MY MOTHER STARRED in two children’s television programs: In the mid-to-late ’60s she hosted The Carol Corbett Show on WPIX in New York City, and in the ’70s, in the tristate area, she had a show on WCBS called The Patchwork Family. Each show follows a conventional format: My mother sits behind a desk with a puppet and is joined by various guests. A music guy sings a song with a small studio audience of children, someone paints with the kids, somebody comes on with animals, and another person brings a moon rock, to name a few examples.

My new work is based on preexisting footage of both of these shows. Using Chroma-key technology, I’ll be appropriating whole segments. Chroma key is my new best friend. I only recently began to work with it. Nothing is ever high-tech in my work, and I like Chroma key for its DIY aspect. If anyone is inspired by my work, or simply thinks that they could do it better, then that’s the greatest thing. In theory, but also in practice, I prefer not to seduce the viewer with technology.

In this new work, instead of being happy, smiley, and full of song, the hostess will be prone to depression, maybe a cutter—I don’t know yet. I’m working with actors who are my friends. I give them some direction; in this project, for example, I instructed them to act as though they are writing a suicide note to the youth of today. If they can only tell them about one thing, what will it be? If you’re going to have a studio audience full of children, don’t think about entertaining them. Instead, think about where you can derive some degree of earnestness. I don’t think my work has to be age-appropriate, but it does need to have a sense of urgency.

I’m a writer, and I consider that to be my primary strength. I’m really not an actress. Even though my videos look improvised, much of it is typically scripted. Since no one is a professional actor, we always use cue cards. When you’re shooting on video, you can keep doing it until you have it right. The whole thing is planned out, and then I leave room for . . . magic!

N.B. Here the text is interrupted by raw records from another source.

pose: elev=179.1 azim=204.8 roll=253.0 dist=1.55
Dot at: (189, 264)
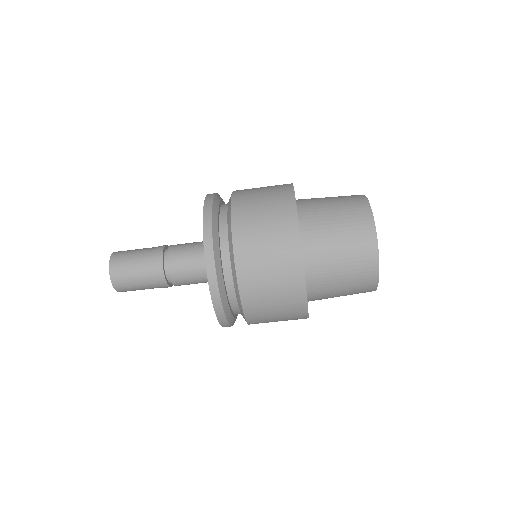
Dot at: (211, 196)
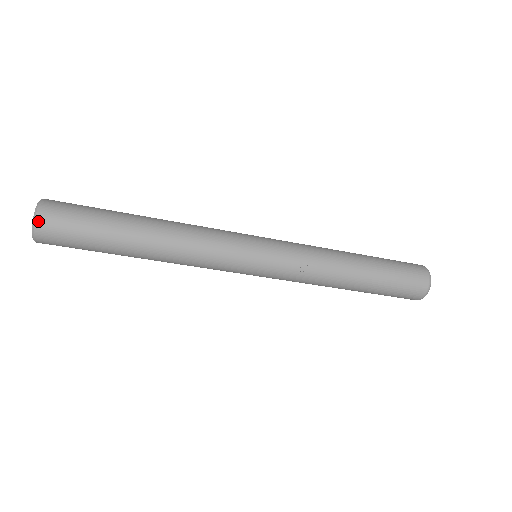
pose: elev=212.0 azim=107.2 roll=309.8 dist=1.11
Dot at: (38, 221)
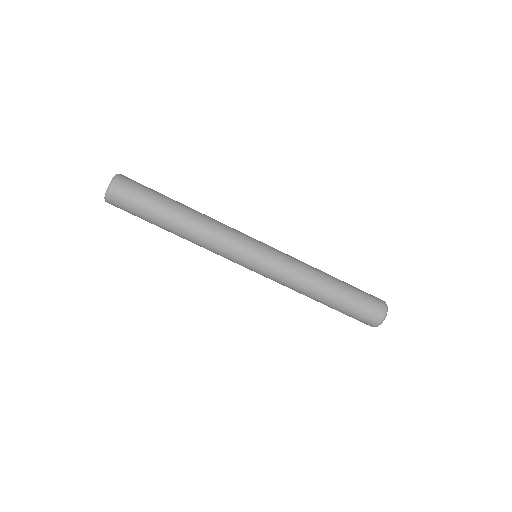
Dot at: (118, 177)
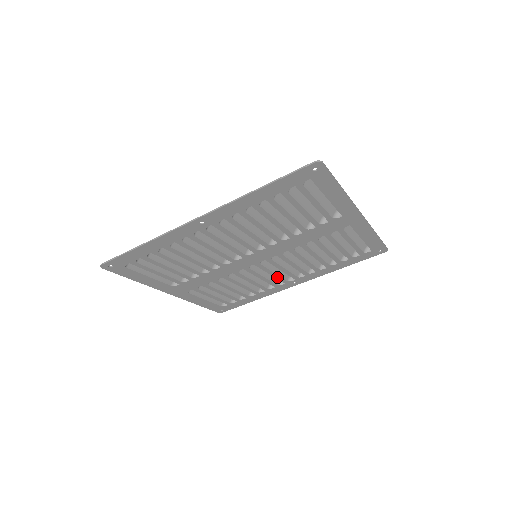
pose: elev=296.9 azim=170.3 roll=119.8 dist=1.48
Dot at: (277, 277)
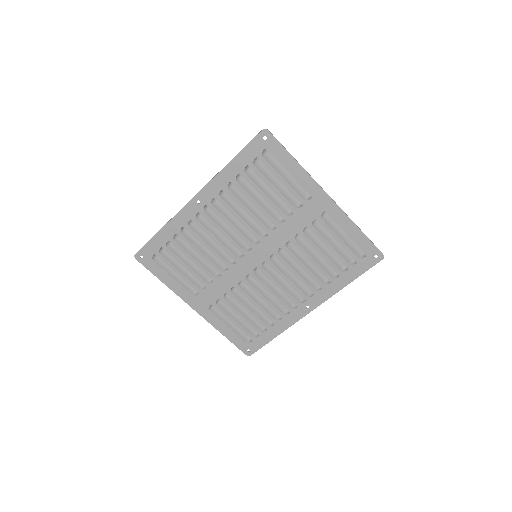
Dot at: (286, 293)
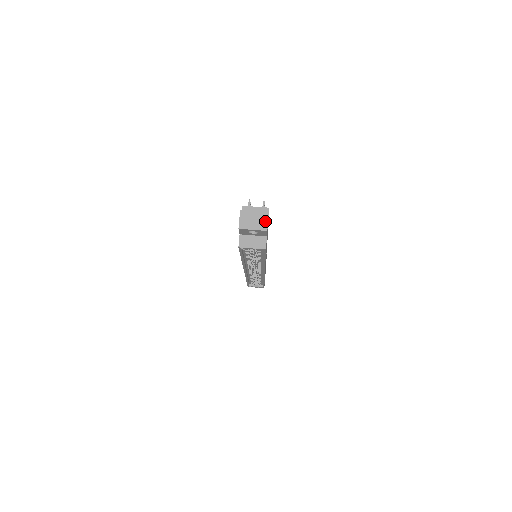
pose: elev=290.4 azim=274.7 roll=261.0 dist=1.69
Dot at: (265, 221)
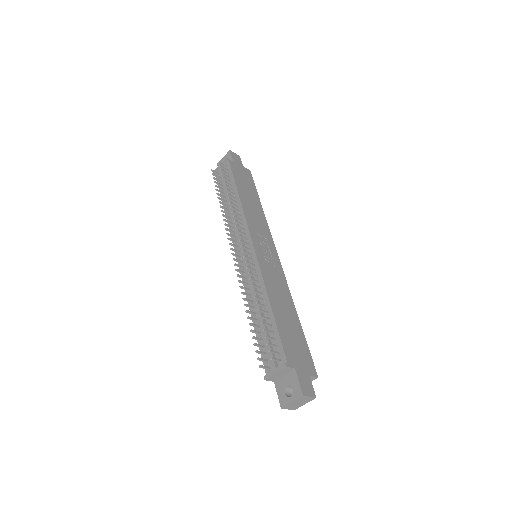
Dot at: (307, 398)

The Whitney show is new for me in terms of the size and scope of the audience. Anyone can walk in and see the piece in the lobby—you don’t even have to pay to see it, which I really like. It’s nice to have this kind of challenge. I like being given assignments. It’s easier than simply pulling things out of the air. The fact that there are set parameters based on the space and its accessibility produces its own set of complications and joys.

I was a guest on The Patchwork Family when I was a child. Once there was a guy from a zoo, and because it was my mother’s show, I had a monkey to myself all day. I pushed the monkey around in a doll stroller. It was the greatest day of my life––and it's been all downhill since then! Reruns of my mother’s shows were on rotation through the early ’90s, and I recall watching them Saturday mornings when I was in college. My clearest memories of the shows are from that period. If I stayed up all night on a Friday, as I was wont to do, there she was in the morning, standing before a psychedelic background sporting a big collar and singing songs to a puppet; it was great footage to fall asleep to. When I was really young, I found the shows disturbing; there was always an audience full of children with whom she’d share stories that she had already told to me, which could get very confusing. It was only in reruns that I really began to enjoy them.